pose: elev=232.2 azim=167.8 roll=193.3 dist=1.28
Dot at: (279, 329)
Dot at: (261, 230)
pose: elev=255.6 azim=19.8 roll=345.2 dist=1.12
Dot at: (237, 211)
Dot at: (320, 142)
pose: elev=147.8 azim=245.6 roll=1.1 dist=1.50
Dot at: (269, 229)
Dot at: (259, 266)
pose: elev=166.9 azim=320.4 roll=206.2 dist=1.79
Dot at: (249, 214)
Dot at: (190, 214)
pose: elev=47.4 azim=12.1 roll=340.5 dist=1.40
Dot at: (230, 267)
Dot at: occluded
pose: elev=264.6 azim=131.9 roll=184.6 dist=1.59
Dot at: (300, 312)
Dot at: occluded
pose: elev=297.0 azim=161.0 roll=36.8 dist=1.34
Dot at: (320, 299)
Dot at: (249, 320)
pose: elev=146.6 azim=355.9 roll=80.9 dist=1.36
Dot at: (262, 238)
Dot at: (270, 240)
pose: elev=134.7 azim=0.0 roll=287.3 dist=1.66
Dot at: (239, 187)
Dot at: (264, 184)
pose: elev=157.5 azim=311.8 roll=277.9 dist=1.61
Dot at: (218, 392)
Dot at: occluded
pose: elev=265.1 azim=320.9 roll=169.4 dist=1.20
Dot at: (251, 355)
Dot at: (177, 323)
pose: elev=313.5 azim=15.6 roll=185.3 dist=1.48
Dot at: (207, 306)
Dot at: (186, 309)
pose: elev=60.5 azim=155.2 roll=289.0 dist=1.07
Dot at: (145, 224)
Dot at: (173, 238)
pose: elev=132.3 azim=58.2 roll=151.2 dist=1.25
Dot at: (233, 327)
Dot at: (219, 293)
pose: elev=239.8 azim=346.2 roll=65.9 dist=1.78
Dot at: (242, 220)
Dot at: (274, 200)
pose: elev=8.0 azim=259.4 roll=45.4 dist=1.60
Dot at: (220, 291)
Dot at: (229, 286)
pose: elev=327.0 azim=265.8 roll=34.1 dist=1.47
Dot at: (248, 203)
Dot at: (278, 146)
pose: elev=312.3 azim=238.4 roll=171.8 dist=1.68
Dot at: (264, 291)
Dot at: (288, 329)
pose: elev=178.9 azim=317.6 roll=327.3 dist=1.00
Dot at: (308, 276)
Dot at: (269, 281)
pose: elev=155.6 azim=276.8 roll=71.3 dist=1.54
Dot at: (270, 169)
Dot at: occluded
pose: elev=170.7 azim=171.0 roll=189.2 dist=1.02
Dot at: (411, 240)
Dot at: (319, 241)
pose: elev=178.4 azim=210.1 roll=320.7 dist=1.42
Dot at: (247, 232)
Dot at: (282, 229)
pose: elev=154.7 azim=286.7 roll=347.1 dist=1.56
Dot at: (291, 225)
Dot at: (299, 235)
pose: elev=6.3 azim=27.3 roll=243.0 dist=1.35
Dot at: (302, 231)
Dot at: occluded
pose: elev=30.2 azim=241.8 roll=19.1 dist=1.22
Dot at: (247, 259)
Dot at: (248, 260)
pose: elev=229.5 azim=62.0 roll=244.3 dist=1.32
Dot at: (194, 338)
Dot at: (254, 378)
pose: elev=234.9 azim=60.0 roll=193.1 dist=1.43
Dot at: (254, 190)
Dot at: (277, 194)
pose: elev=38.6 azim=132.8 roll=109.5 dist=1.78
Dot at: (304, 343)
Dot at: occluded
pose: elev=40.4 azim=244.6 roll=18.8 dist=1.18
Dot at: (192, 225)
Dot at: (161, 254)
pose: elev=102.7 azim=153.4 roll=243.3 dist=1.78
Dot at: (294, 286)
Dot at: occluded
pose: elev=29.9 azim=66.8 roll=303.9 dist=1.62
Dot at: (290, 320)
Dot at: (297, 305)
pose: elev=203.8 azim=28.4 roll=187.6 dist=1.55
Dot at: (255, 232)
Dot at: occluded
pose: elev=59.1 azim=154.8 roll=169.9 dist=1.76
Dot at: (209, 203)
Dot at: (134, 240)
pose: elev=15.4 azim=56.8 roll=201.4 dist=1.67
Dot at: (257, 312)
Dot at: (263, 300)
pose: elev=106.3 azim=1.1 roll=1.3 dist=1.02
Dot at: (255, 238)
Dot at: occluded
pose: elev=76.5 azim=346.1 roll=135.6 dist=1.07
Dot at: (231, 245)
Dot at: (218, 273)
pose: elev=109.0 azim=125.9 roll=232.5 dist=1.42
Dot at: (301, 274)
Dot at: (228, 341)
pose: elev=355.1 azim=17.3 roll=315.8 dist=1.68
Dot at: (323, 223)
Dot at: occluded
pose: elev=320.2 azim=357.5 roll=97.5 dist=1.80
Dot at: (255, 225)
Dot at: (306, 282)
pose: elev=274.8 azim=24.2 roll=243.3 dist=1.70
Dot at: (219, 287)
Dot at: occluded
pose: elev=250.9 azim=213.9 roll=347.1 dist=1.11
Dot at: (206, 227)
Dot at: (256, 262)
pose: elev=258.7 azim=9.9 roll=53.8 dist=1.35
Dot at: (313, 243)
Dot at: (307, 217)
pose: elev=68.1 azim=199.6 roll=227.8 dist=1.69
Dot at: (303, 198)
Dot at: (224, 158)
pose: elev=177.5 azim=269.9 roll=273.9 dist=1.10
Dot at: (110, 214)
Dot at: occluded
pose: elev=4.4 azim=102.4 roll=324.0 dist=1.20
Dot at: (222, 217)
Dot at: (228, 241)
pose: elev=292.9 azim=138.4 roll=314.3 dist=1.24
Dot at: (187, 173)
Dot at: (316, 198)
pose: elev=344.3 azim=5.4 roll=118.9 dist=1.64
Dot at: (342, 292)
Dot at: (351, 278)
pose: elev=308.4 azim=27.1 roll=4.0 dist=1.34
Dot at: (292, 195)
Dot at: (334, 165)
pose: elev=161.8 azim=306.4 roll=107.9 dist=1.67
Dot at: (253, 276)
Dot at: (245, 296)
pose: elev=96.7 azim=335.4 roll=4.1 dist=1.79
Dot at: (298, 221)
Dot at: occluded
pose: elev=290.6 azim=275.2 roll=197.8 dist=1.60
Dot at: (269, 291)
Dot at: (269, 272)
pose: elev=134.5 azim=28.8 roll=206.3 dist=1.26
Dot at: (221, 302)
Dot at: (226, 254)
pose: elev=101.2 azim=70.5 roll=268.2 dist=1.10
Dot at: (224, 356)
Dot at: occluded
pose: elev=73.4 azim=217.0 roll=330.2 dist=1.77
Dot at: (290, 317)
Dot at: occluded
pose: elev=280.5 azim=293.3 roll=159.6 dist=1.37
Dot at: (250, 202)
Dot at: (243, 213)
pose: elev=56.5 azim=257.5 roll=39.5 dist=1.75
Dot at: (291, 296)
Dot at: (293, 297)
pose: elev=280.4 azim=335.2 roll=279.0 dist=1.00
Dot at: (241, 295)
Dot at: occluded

*-*-*

## TO DO
Convert the entries, from their first line through the line containing "Dot at: (259, 266)", into a JSON list of strings with one string per line, omitting blank lines.

## ANSWER TO THE EXERCISE
[
  "pose: elev=232.2 azim=167.8 roll=193.3 dist=1.28",
  "Dot at: (279, 329)",
  "Dot at: (261, 230)",
  "pose: elev=255.6 azim=19.8 roll=345.2 dist=1.12",
  "Dot at: (237, 211)",
  "Dot at: (320, 142)",
  "pose: elev=147.8 azim=245.6 roll=1.1 dist=1.50",
  "Dot at: (269, 229)",
  "Dot at: (259, 266)"
]